In a moment when right-wing authoritarian movements are rising across the world and conspiracy theories flood our media ecosystem, there has never been a more important time for media scholars to intervene in national and international debates over media and politics. As an academic whose tenure track coincided with the Trump era, I made a conscious decision to prioritize public-facing scholarship that does not just analyze media, but also seeks to impact the discourse. I have collaborated with top media organizations (e.g., New York Times, Forbes, Washington Post) to help translate theoretical concepts for popular audiences and to frame news stories using historical context and empirical evidence. Last year I worked with Vice TV’s popular Dark Side of the 90s and appeared in an episode about Rupert Murdoch’s role in tabloidizing American journalism. I was privileged to be contacted by the Congressional Investigatory Committee on January 6, those members of Congress who are investigating the 2021 attack on the Capitol building. I provided to the Committee written testimony assessing Fox News’s role in fomenting the riot, which I submitted on April 5, 2022.

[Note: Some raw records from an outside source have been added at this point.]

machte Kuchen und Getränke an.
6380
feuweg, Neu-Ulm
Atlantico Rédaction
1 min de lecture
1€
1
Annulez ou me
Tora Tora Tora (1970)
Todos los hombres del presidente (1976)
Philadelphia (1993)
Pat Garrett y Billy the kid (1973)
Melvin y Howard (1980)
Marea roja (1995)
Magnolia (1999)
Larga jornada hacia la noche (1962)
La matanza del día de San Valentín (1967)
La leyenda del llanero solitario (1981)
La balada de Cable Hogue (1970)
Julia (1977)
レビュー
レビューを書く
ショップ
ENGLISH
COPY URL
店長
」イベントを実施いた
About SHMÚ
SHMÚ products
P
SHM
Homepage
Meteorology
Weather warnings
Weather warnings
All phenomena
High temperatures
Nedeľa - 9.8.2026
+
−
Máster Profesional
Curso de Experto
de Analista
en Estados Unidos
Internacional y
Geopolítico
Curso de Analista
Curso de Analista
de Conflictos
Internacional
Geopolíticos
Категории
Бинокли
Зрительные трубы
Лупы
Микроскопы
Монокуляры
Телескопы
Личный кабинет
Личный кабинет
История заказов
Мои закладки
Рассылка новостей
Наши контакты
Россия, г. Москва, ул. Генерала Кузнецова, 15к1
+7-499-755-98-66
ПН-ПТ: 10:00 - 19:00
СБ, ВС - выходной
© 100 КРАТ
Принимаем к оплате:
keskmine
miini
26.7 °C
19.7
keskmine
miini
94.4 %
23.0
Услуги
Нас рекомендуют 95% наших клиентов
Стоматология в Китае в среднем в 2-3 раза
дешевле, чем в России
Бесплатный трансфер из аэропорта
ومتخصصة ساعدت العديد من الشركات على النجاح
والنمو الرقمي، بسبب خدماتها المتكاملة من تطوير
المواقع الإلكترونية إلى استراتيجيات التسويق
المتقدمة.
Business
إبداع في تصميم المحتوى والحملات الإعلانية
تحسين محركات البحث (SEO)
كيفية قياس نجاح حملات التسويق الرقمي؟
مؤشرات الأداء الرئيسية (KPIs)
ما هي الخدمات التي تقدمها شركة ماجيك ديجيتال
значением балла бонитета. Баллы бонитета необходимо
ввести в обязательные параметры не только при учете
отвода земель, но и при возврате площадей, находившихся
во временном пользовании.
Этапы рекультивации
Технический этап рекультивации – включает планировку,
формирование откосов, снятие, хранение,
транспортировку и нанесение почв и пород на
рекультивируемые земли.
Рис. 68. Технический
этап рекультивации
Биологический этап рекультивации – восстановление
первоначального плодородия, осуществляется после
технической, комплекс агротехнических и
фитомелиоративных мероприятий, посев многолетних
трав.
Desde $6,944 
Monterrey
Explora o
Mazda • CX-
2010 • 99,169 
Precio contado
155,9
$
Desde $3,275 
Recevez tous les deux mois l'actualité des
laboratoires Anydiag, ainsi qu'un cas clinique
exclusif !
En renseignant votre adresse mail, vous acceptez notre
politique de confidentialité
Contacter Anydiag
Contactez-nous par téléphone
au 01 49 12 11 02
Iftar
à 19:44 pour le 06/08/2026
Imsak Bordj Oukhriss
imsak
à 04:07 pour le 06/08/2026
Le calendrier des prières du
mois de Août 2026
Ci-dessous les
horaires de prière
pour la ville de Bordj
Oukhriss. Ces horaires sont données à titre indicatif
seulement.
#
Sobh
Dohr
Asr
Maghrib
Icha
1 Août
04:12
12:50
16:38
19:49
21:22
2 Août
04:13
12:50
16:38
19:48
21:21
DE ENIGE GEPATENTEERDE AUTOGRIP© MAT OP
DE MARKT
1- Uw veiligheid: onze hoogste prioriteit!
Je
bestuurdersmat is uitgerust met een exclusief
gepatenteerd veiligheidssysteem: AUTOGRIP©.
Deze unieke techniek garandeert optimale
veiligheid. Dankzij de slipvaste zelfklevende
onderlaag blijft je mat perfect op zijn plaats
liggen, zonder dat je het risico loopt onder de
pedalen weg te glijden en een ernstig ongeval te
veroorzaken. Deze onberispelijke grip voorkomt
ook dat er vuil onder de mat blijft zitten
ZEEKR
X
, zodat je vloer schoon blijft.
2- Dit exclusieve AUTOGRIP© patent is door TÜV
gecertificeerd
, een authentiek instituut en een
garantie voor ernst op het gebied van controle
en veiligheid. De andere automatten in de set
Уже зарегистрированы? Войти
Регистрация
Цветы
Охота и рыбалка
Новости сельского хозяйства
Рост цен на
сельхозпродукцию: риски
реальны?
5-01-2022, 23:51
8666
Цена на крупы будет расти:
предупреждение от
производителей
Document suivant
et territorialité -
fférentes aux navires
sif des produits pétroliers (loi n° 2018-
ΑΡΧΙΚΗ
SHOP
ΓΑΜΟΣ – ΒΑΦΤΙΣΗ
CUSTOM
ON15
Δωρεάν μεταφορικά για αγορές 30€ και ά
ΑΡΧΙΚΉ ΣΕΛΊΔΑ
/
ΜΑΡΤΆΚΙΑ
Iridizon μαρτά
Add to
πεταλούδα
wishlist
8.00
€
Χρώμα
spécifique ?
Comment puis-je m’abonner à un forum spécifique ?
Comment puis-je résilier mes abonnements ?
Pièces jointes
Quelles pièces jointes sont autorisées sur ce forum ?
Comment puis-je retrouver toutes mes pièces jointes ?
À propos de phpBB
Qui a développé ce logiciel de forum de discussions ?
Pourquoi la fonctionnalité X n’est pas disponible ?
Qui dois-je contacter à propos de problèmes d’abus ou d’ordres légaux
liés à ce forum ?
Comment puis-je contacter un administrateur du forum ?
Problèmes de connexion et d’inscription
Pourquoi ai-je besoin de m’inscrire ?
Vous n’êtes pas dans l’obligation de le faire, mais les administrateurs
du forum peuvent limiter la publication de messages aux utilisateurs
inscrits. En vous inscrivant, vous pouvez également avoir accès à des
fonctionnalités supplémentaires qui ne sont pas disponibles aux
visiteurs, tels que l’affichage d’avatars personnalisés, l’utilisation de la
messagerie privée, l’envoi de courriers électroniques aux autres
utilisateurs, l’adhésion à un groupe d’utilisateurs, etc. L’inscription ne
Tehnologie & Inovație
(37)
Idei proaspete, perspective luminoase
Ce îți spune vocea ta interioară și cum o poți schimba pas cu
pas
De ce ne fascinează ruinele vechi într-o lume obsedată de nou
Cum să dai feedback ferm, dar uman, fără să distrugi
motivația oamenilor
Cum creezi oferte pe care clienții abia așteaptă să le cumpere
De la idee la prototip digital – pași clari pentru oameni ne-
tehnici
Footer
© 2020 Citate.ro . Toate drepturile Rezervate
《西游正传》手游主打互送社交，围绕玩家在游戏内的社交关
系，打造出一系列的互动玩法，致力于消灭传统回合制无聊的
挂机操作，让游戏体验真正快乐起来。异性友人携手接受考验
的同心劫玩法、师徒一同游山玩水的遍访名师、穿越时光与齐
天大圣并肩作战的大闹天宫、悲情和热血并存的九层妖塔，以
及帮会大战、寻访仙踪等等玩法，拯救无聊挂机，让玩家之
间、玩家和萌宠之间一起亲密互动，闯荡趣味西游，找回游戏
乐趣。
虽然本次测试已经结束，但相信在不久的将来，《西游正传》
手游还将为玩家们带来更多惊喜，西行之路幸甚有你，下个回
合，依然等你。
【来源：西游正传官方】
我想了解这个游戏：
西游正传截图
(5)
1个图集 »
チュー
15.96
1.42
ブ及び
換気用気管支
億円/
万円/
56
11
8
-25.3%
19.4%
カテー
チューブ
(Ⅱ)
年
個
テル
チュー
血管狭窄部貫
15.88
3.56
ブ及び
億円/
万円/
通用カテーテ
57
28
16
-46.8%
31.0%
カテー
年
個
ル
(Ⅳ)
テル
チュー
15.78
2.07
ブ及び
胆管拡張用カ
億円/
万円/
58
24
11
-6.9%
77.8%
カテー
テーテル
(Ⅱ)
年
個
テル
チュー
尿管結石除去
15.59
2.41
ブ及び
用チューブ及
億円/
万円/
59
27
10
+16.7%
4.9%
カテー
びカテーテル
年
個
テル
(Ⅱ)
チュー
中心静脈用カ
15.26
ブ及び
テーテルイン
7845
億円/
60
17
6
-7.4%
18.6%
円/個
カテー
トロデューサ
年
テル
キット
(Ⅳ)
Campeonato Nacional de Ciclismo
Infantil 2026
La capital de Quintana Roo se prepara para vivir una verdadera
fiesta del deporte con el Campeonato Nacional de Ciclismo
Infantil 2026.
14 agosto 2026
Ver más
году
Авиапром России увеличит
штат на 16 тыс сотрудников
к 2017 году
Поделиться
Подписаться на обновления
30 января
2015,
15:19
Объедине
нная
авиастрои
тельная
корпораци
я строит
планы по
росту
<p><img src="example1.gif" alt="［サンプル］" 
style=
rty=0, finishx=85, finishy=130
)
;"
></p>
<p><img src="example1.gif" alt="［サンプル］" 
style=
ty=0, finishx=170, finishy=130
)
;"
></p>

In line with my previous work, this new project asserts the importance of style as an analytical category for studying contemporary news branding and political identity formation but devotes more energy to drawing the stylistic linkages between partisan cable news and social media. My new book project, Populist Media Styles in the Trump Era: From Fox News and the Alt-right to the Digital-Sanders Left, bridges the history of cable news partisanship that I chart in Fox Populism with an analysis of the partisan-populist media that proliferated online during the 2016 presidential election. This new project seeks to elucidate how the stylistic affinities between partisan cable hosts and political YouTubers are incentivized by a similar commercial-economic logic that prizes viewer “loyalty” and “intense” engagement above all else. My recent journal article with Television & New Media marks the first published installment of this new book project. In “Comparing populist media: from Fox News to The Young Turks, from cable to YouTube, from right to left,” I contrast the platform and organizational differences between the progressive, YouTube-based The Young Turks (TYT) and the conservative cable giant Fox News. Shifting from political economy to media activism, this article also chronicles TYT’s role in creating the Justice Democrats, the progressive PAC that recruited Alexandria Ocasio-Cortez and other “Squad” members.
The book’s organizational structure—analytically moving from conservative Fox News to liberal CNN and MSNBC, and finally to left-wing YouTube and TYT—is designed to accomplish the following objectives: (1) to stress the importance of style as an analytical category for studying modern news branding and political movements; (2) to reveal the stylistic linkages between partisan cable news and YouTube; (3) to explain how these stylistic affinities are incentivized by a similar commercial-eco- nomic logic; and finally (4) to stress that there is no inherent connection between media populism and political conservatism—even though today, thanks to Fox, many conflate the two.